8  Upstream data and data contribution

Status: first draft complete.

Data flywheels and contribution pathways are one part of the broader “data strategy” for an AI product or organization. Another key factor in making the full public AI pipeline transparent is telling users about upstream data—where the AI models and their training data come from in the first place.

Typically, Terms of Service for an application or flywheel tell users where their data will go; but it can also be valuable to tell users where the data and AI came from. This bidirectional transparency is a distinguishing feature of public AI systems.

8.1 What is “upstream” in this context?

When we talk about upstream data, we mean:

  1. Pre-training data: The massive datasets (web crawls, books, code repositories, etc.) used to train foundation models
  2. Fine-tuning data: Curated datasets used to specialize or align models for specific tasks
  3. Model provenance: Which organizations trained the models, under what conditions, and with what objectives
  4. Data supply chains: The often-complex path from original data creation to model training

For public AI systems, transparency about upstream sources serves multiple goals: it helps users make informed choices, supports accountability, enables research into model behavior, and can build trust in the overall system.

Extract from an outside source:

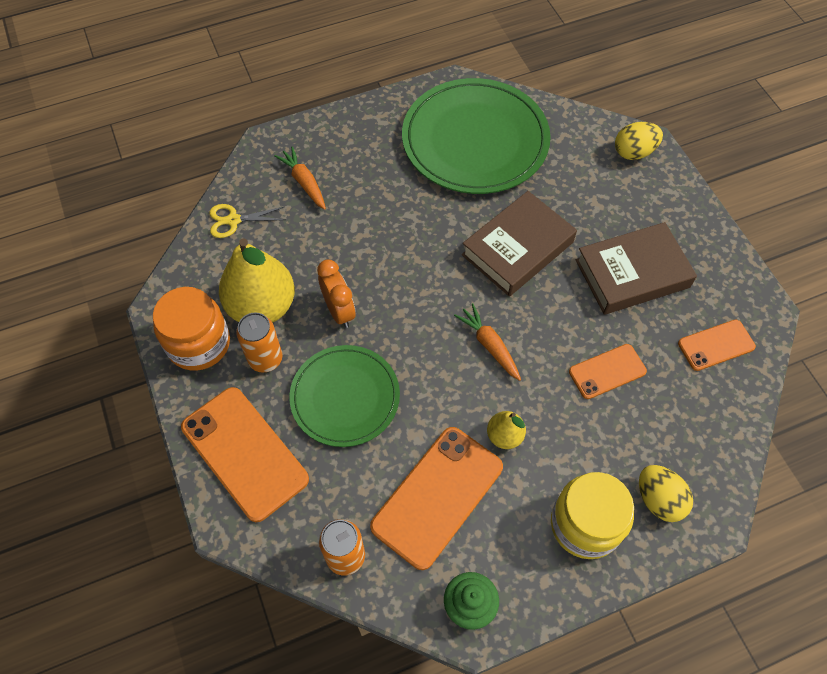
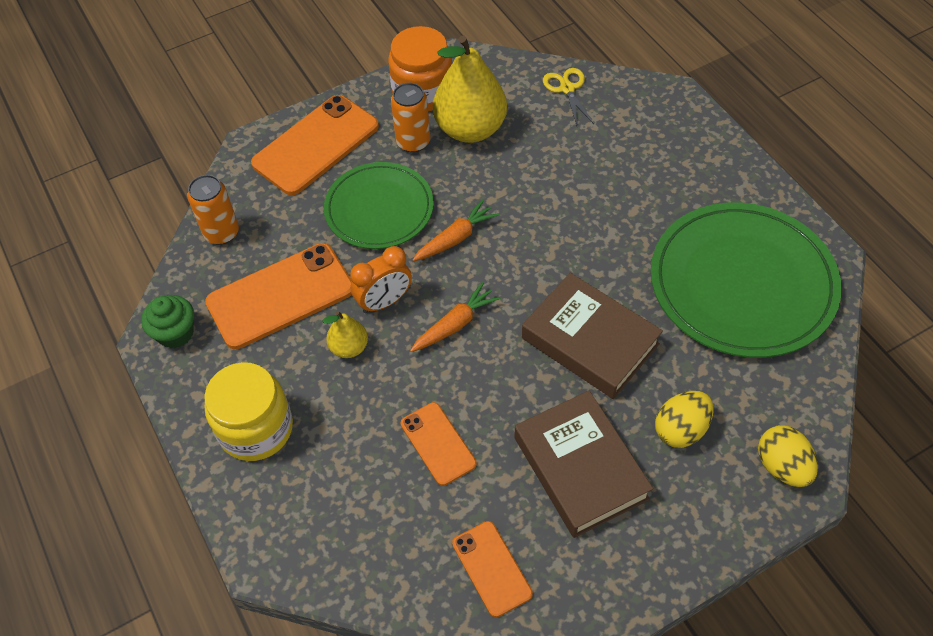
camera: 85 degrees right, 5 degrees down
orange carrot [274,146,326,210] -> orange carrot moved to [413,200,499,261]
orange clock [317,259,356,328] -> orange clock moved to [350,246,412,313]
orange phone [370,427,503,570] -> orange phone turned 60 degrees counterclockwise [205,243,352,349]
yellow egg [639,465,693,522] -> yellow egg moved to [655,391,714,448]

8.2 AI builder attribution

In each interaction between users and a public AI system, we want to attribute the organization who did the hard work of building and training the model. Ideally, we also want to attribute the original data creators, though practical constraints often make this challenging.

Key considerations for AI builder attribution:

  • Interface-level branding: Custom text, logos, and model cards within the AI interface can provide organization-specific attribution, ensuring all model builders receive appropriate credit
  • Cross-promotion potential: Public AI systems can highlight other interfaces and endpoints—something private AI systems are typically less willing to do
  • Maintaining partnerships: Getting attribution right is important so that model developers remain engaged with the public ecosystem rather than retreating to their own proprietary interfaces
  • Version tracking: As models are updated, attribution should reflect which version is being used and any significant changes

8.3 Data attribution

Another way that public AI platforms can differentiate themselves from private AI is by heavily emphasizing data attribution. This might involve:

  • Data cards and documentation: Showing users standardized documentation about training datasets, including their sources, curation methods, and known limitations (Gebru et al. 2018)
  • Trace-back features: Incorporating tools like OlmoTrace (Liu et al. 2025) that allow users to see which training examples influenced a particular model response
  • Dataset lineage: Providing clear documentation of how datasets were assembled, filtered, and processed
  • Creator acknowledgment: Where possible, attributing specific contributions to individuals or communities who created training data

8.3.1 Challenges in data attribution

Full data attribution faces significant practical challenges:

  • Scale: Modern foundation models train on billions of data points, making individual attribution infeasible
  • Derived works: Much training data is itself derived from other sources, creating complex attribution chains
  • Privacy tensions: Detailed attribution could conflict with contributor privacy preferences
  • Aggregation effects: Model capabilities emerge from the aggregate of training data, not individual examples

Despite these challenges, even partial or aggregate attribution can provide value—acknowledging major data sources, highlighting community contributions, and being transparent about what is and isn’t known about training data provenance.

8.4 Why does upstream transparency matter?

Telling users about upstream data is a key part of system-wide transparency. This matters for several reasons:

8.4.1 Building trust and incentivizing contribution

Transparency on both fronts (model builders and data sources) can provide further incentive to users to contribute data themselves. Users may be more willing to contribute if they:

  • See that their contributions will join a corpus with clear provenance
  • Specifically want to support certain organizations providing models or data
  • Understand how their contributions relate to the broader ecosystem

8.4.2 Enabling informed choices

Users can make better decisions about which AI systems to use when they understand:

  • What data the models were trained on (and potential biases this introduces)
  • Which organizations are involved in the supply chain
  • What values and objectives guided model development

8.4.3 Supporting research and accountability

Upstream transparency enables:

  • Academic research into model behavior and failure modes
  • Third-party audits and evaluations
  • Regulatory compliance and accountability mechanisms
  • Community oversight and governance

8.5 Connections to data valuation and collective action

There are a number of exciting connections between upstream transparency and other areas of research:

  • Data valuation: Methods for quantifying the contribution of individual data points or subsets to model performance (Ghorbani and Zou 2019; Koh and Liang 2017) could eventually inform attribution and compensation schemes
  • Collective action: Understanding upstream data flows helps communities organize around their collective data contributions and exercise data leverage (vincent2021datalev?)
  • Data intermediaries: Organizations that help individuals understand and manage their data contributions benefit from clear upstream documentation

These connections suggest that investing in upstream transparency today can enable more sophisticated governance and participation mechanisms in the future.